For the top three Republicans, it looks as though tax breaks will be the most popular means of financing medical coverage.
Rudy Giuliani has proposed a tax deduction of $7,500 for people who don’t have employer-based health insurance, as well as giving health care vouchers to poor people.
Mike Huckabee has taken a different approach, saying that guaranteeing health care isn’t the government’s responsibility. He does believe, however, that medical coverage should be deductible for families and transferable among jobs.
And Mitt Romney favors “market reforms” for his health insurance plan, which others suggest is code for “tax breaks to subsidize premiums.”
In the Democratic corner, universal healthcare, or something very similar, is the name of the game.
Hillary Rodham Clinton has claimed she would set a goal of universal health coverage by the end of a second term, and wants to require people to buy health insurance. She also would like to require companies to provide medical coverage to employees regardless of medical history.

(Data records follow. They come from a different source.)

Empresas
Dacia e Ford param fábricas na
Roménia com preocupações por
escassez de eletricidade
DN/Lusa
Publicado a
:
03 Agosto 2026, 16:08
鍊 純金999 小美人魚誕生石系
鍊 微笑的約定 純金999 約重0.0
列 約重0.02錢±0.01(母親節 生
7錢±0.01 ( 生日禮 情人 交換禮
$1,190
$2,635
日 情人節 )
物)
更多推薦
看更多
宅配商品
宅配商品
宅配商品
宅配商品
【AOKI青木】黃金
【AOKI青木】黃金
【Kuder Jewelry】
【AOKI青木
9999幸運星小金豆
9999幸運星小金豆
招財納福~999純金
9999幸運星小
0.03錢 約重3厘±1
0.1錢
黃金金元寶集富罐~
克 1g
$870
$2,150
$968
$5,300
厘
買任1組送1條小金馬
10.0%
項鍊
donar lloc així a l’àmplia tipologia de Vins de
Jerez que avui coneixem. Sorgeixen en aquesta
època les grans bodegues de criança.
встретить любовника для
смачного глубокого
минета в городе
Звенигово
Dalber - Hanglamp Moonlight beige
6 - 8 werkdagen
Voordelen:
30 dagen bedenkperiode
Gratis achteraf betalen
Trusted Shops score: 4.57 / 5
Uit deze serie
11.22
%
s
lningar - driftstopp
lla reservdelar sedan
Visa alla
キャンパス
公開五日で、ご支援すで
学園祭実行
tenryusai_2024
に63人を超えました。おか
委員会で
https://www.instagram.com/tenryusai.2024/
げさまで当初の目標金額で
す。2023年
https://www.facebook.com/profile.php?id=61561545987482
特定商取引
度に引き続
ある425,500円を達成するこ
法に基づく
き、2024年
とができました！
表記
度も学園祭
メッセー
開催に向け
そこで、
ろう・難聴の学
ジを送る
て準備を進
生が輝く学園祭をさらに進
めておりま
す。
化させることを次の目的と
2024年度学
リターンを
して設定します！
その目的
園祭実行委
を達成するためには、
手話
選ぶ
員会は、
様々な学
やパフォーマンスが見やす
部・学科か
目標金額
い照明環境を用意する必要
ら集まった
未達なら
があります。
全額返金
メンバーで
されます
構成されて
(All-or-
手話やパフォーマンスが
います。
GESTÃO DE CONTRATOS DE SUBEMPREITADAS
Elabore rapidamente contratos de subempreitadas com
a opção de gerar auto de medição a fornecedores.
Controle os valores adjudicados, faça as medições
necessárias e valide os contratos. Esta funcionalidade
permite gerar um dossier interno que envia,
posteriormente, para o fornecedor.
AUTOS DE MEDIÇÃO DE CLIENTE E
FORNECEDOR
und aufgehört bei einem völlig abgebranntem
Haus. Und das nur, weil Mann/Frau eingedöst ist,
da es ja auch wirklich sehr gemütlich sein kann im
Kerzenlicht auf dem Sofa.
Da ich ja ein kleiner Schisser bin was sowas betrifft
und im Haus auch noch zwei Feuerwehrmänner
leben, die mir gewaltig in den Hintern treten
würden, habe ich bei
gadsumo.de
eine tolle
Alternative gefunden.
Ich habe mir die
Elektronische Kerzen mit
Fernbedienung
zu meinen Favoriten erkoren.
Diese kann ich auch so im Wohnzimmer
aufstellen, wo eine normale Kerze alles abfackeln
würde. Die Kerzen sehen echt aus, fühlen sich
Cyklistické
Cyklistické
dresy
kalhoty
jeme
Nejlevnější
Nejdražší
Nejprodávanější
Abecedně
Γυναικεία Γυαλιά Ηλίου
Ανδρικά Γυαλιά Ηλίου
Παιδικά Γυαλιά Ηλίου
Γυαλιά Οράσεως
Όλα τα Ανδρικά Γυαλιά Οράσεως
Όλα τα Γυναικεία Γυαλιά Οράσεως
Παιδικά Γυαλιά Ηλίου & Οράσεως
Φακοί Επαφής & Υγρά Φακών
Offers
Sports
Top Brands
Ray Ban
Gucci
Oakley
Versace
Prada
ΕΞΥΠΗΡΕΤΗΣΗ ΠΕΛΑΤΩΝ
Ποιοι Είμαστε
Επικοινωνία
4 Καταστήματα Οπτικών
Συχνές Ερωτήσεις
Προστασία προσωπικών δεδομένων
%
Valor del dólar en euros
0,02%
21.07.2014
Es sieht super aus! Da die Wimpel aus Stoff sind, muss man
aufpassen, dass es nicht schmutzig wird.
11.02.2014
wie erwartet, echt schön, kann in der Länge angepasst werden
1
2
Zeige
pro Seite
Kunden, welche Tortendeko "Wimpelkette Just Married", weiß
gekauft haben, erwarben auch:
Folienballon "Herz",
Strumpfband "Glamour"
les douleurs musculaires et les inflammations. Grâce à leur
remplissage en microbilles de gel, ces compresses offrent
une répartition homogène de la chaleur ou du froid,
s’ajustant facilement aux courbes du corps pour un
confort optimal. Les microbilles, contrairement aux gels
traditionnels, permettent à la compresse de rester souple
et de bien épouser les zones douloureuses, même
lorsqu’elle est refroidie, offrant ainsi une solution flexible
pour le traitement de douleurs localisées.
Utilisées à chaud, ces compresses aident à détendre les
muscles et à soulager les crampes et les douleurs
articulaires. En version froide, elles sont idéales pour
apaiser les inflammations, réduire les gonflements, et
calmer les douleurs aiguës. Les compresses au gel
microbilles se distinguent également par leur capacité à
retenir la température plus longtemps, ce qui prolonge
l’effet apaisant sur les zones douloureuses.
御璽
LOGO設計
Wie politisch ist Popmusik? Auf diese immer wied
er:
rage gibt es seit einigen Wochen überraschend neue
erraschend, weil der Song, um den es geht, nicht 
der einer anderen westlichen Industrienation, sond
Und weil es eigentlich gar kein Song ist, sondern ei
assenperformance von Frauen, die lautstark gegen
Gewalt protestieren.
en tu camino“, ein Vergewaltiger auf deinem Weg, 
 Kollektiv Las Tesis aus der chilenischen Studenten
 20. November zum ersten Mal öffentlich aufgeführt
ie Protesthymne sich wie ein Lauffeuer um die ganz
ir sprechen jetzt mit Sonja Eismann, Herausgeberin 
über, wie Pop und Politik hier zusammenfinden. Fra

John Edwards has been even more aggressive, claiming he would put universal health care in place as soon as he takes office. Mr. Edwards says he will pay for the plan by repealing the Bush tax cut on people earning more than $200,000 a year.
The Barack Obama healthcare plan is a bit more conservative. He has proposed creating a national health insurance pool and subsidizing those who can’t afford available group rates. Employers would need to offer coverage, but it wouldn’t be mandatory.
With all the excitement regarding upcoming elections, it’s hard to know whose
plan will succeed and whose won’t. What we do know is that the winner’s healthcare
plan has the potential to effect the lives and livelihood of every American.
Not only will the type of healthcare plan Americans can enroll in effect how
they purchase healthcare products (HSAs and FSAs, for example), but also may
go a long way in determining whether Americans have more or less disposable
income. This, in turn, may impact consumer shopping habits relative to healthcare
Discussion Questions: How important is the healthcare coverage issue to consumers and will it play a major or minor role in determining who becomes the next President of the United States? How will the healthcare proposals being debated by the candidates effect consumers if they are made into law? What will be the impact at retail?